It's hardly a 'team sports style perspective' to use descriptive terms that aren't so useless and broad that they apply to everyone. If you can describe everybody on the planet as conservative, then that term has lost any differentiating value and meaning, hasn't it?
A) Some people act on different philosophical premises that conservative or progressive. A revolutionary communist cares not about preserving the good things we have nor attempting to make what we have better, they want to destroy the current system in its entirety.
B) A term that describes literally everyone to different degrees in different ways can still be differentiating. Every person has a height, you don't say short people have no height, but you can still use that metric to differentiate, and have specific categories based on outliers in that metric.
I'm for whatever makes the most sense. The ridiculous thing is that people here can't even admit when something conservatives are for is the better option. Because if you think what progressives are for is always the better thing to do, that's just admitting you can't critically think through anything.
I might implore you to slightly change your perspective. "What makes the most sense" is a dangerous standard because people have flawed perspectives just as part of the human condition. Sometimes the thing that seems to make most sense to people is a terrible idea that leads to immense suffering. I far prefer the option that leads to the best results, even if it doesn't make sense to people that it does so.
But seriously, you can agree to the premise that you're somewhat conservative. Pragmatism requires a certain amount of conservative thinking. Agema agrees to thinking that way, and Silvanus definitely thinks that way whether willing to admit it or not. This is the sort of thing I try to get people to see the distinctions between philosophies. Even a staunch progressive has more philosophically in common with me than they do a communist, assuming they are genuinely progressive and not just coopting that word as cover for their revolutionary leftism. Likewise, conservatives have more in common with progressives in their reasoning than they do with theocrats or even libertarians. An American conservative and a libertarian will often find common ground in their conclusions, but the reasoning to get there is infinitely different. And instead of appreciating that, society as a whole has just drawn a line between right and left (where that line is drawn may vary), and treats one side of the line as one team and the other side as the other team, even though the line typically takes the whole ball of pragmatic people, cuts it in half down the middle, and hands each half over to fringe idealogues.

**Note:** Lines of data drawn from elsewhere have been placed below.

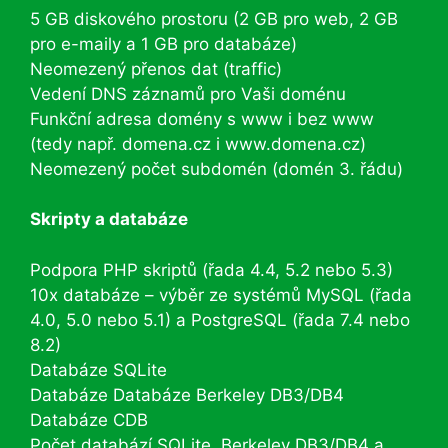
5 GB diskového prostoru (2 GB pro web, 2 GB
pro e-maily a 1 GB pro databáze)
Neomezený přenos dat (traffic)
Vedení DNS záznamů pro Vaši doménu
Funkční adresa domény s www i bez www
(tedy např. domena.cz i www.domena.cz)
Neomezený počet subdomén (domén 3. řádu)
Skripty a databáze
Podpora PHP skriptů (řada 4.4, 5.2 nebo 5.3)
10x databáze – výběr ze systémů MySQL (řada
4.0, 5.0 nebo 5.1) a PostgreSQL (řada 7.4 nebo
8.2)
Databáze SQLite
Databáze Databáze Berkeley DB3/DB4
Databáze CDB
Počet databází SQLite, Berkeley DB3/DB4 a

Yes, well, isn't that the issue? To a lot of conservatives, progress is transgressive.
Progress can be transgressive, and transgression can lead to progress. But there's a difference in intention. A progressive looks at the current state of thing and wants to attempt changes to improve outcomes. Imagine a park with a gazebo that has been there for years. A conservative position is likely to quite simply want to keep the gazebo. A progressive position could be to renovate it, or replace it, or maybe even just tear it down if its existence is causing problems and even having nothing there would alleviate those problems. The transgressive position is to tear it down
because its part of the old culture and also because conservatives want to keep it.
"Anti-capitalism" was in your list of progressive positions, but that's just transgressive. It's just a "tear down the old" position, without any thought given as to what the consequences of tearing down the old would be, nor what alternative would they advocate to lead to better results.